Kyia Plummer’s business, Naturalight Candles and Crafts, held its soft opening Thursday at its new West Duluth storefront. Located at 517 N. Central Ave., Naturalight specializes in all-natural candles. Scents range from eucalyptus mint, to blackberry vanilla, to teakwood and fern.
Plummer saw her online candle sales skyrocket when the pandemic began.
She attributes this to people spending more time in their homes and needing to bring comfort and relaxation into these spaces.
“I’m hopeful that people will be excited to come out and smell candles, and … bring those into their homes,” she said. “If they can bring a little bit of relaxation or happiness or joy, then I think I’ve done my job well.”
Navigating the storefront’s opening has been a challenge, especially during a pandemic. It has required copious amounts of planning and coordination. However, she said, “to be honest, a lot of it is kind of winging it, too. … (I’m) navigating it slowly, one day at a time, to see what 2020 throws my way.”
Her main challenge is the loss of in-person interaction with her products. To ensure people can smell her candles safely, she researched and implemented a number of safety precautions.
“I provide … a product that solely relies on using your nose to smell it and test it,” she said.
And she’s wary of the economy’s future. People may choose to spend money on bills, food and family necessities before opting to buy a candle.
Teakwood and fern is Naturalight Candle owner Kyia Plummer’s latest scent. Plummer said her customers started requesting fall scents in July this year, which is not the norm. (Tyler Schank / email@example.com)
Plummer has been in the candle business for six years, selling her products at art shows across the state. But the coronavirus put an end to these shows and her source of income.
“I decided to kind of branch out and do something I’ve wanted to do for a while,” she said.
She hopes the storefront houses more than just her candles. She aims to display her friends’ art, such as hand-crafted jewelry, paintings and body care products.
The space also caters to her candle-making process. She will make the candles in the basement, instead of a downtown studio that houses several other artists. Eventually, she will bring some of the candle-making process to the sales floor — and will someday offer classes in the space.

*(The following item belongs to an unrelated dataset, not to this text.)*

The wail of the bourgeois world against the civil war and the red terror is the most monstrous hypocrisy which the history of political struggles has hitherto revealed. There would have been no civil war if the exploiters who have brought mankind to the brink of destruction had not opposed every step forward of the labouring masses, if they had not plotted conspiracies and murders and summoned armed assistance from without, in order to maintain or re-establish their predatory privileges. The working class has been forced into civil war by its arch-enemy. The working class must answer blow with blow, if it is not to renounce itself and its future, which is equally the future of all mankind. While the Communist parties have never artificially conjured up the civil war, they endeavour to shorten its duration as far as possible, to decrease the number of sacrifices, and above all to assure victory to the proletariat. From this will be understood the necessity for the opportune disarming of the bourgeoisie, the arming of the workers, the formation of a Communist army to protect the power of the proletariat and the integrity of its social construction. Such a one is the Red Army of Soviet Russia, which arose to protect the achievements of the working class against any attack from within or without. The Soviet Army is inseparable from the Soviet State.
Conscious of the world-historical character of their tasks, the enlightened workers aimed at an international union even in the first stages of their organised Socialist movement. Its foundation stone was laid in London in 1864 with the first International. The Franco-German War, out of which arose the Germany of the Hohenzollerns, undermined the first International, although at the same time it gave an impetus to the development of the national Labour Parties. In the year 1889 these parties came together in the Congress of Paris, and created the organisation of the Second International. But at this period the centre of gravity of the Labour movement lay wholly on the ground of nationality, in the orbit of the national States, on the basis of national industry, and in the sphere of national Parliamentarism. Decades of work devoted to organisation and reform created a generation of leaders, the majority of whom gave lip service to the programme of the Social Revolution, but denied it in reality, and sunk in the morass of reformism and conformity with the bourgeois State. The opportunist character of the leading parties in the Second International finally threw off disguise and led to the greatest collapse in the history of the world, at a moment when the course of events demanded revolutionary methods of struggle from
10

Plummer’s passion for natural candle-making arose after she learned many store-bought candles release “harsh” chemicals when burned. She wanted to make candles free of these chemicals and founded Naturalight.
Customers browse Naturalight Candle’s storefront on its first day open Thursday, Sept. 17. (Tyler Schank / firstname.lastname@example.org)

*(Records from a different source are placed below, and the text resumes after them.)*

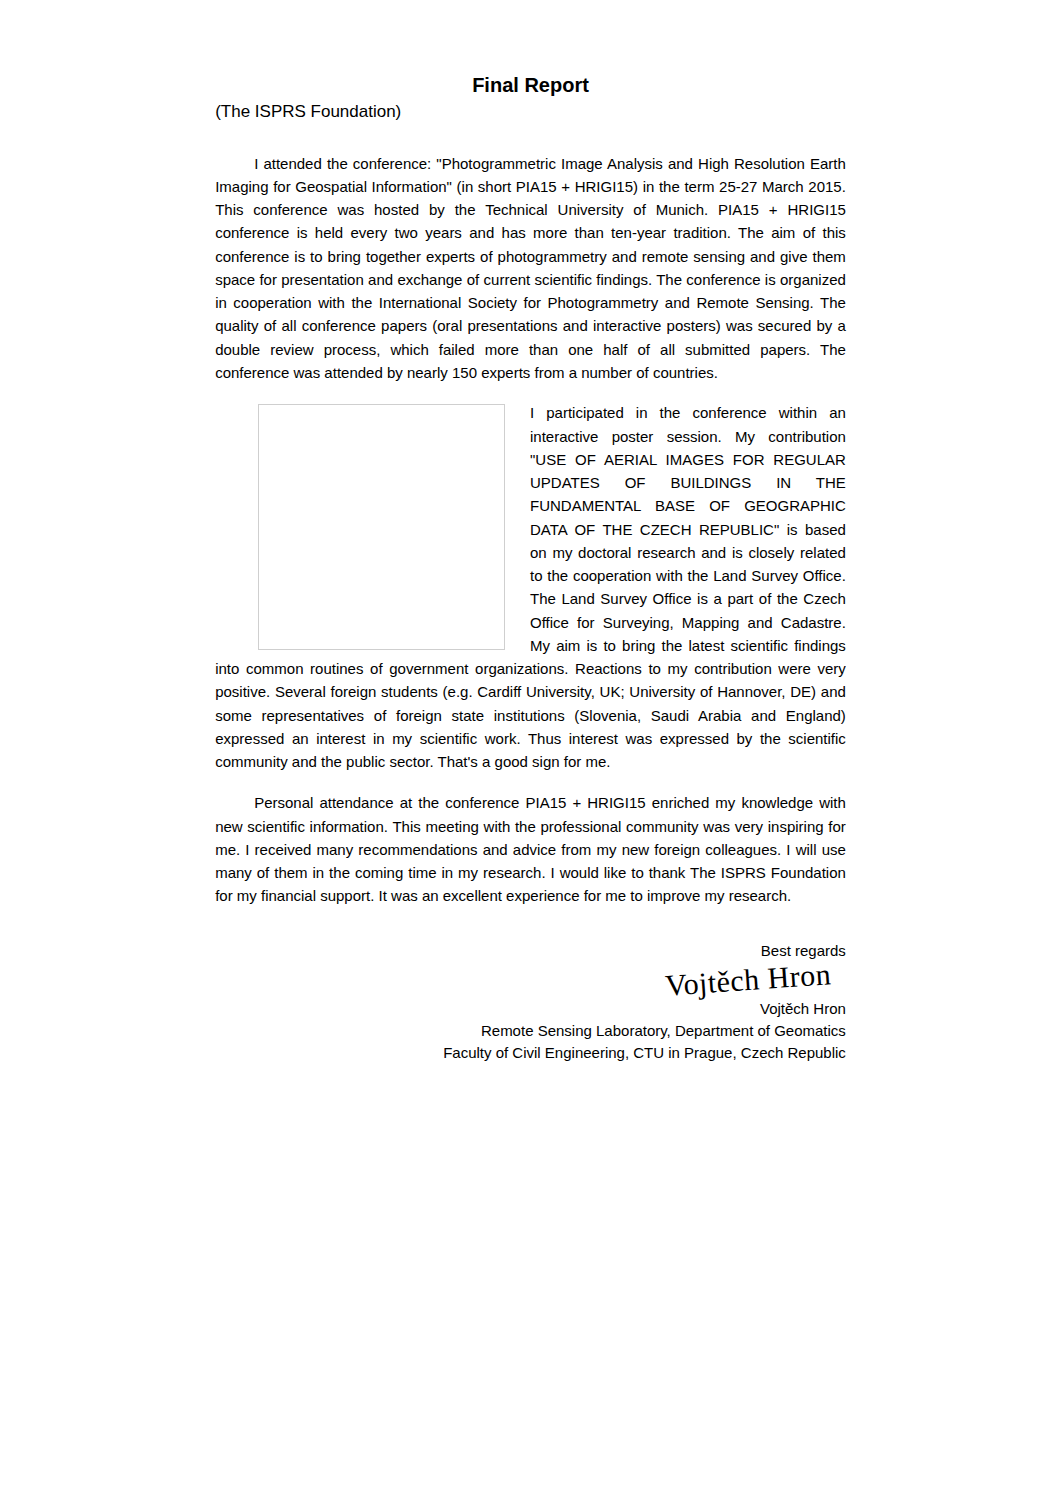Final Report
(The ISPRS Foundation)
I attended the conference: "Photogrammetric Image Analysis and High Resolution Earth Imaging for Geospatial Information" (in short PIA15 + HRIGI15) in the term 25-27 March 2015. This conference was hosted by the Technical University of Munich. PIA15 + HRIGI15 conference is held every two years and has more than ten-year tradition. The aim of this conference is to bring together experts of photogrammetry and remote sensing and give them space for presentation and exchange of current scientific findings. The conference is organized in cooperation with the International Society for Photogrammetry and Remote Sensing. The quality of all conference papers (oral presentations and interactive posters) was secured by a double review process, which failed more than one half of all submitted papers. The conference was attended by nearly 150 experts from a number of countries.
I participated in the conference within an interactive poster session. My contribution "USE OF AERIAL IMAGES FOR REGULAR UPDATES OF BUILDINGS IN THE FUNDAMENTAL BASE OF GEOGRAPHIC DATA OF THE CZECH REPUBLIC" is based on my doctoral research and is closely related to the cooperation with the Land Survey Office. The Land Survey Office is a part of the Czech Office for Surveying, Mapping and Cadastre. My aim is to bring the latest scientific findings into common routines of government organizations. Reactions to my contribution were very positive. Several foreign students (e.g. Cardiff University, UK; University of Hannover, DE) and some representatives of foreign state institutions (Slovenia, Saudi Arabia and England) expressed an interest in my scientific work. Thus interest was expressed by the scientific community and the public sector. That's a good sign for me.
Personal attendance at the conference PIA15 + HRIGI15 enriched my knowledge with new scientific information. This meeting with the professional community was very inspiring for me. I received many recommendations and advice from my new foreign colleagues. I will use many of them in the coming time in my research. I would like to thank The ISPRS Foundation for my financial support. It was an excellent experience for me to improve my research.
Best regards
Vojtěch Hron
Vojtěch Hron
Remote Sensing Laboratory, Department of Geomatics
Faculty of Civil Engineering, CTU in Prague, Czech Republic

The company’s candles are made of soybeans from Southern Minnesota. The oils that cause the candles’ scent are made of vegetable and essential oils.
Plummer does a high amount of scent testing and tries to offer a variety of scents. But she admitted that earthy ones like teakwood, pine and cedar are her favorite.
Candles in these scents and more can be found in her West Duluth storefront, on the corner of Central Avenue and Grand Avenue, which she found after hearing a friend’s recommendation. She said the neighborhood has “a lot of potential.”
Naturalight is open 10a.m.-5p.m. on Thursdays and Fridays, and 10a.m.-4p.m. on Saturdays.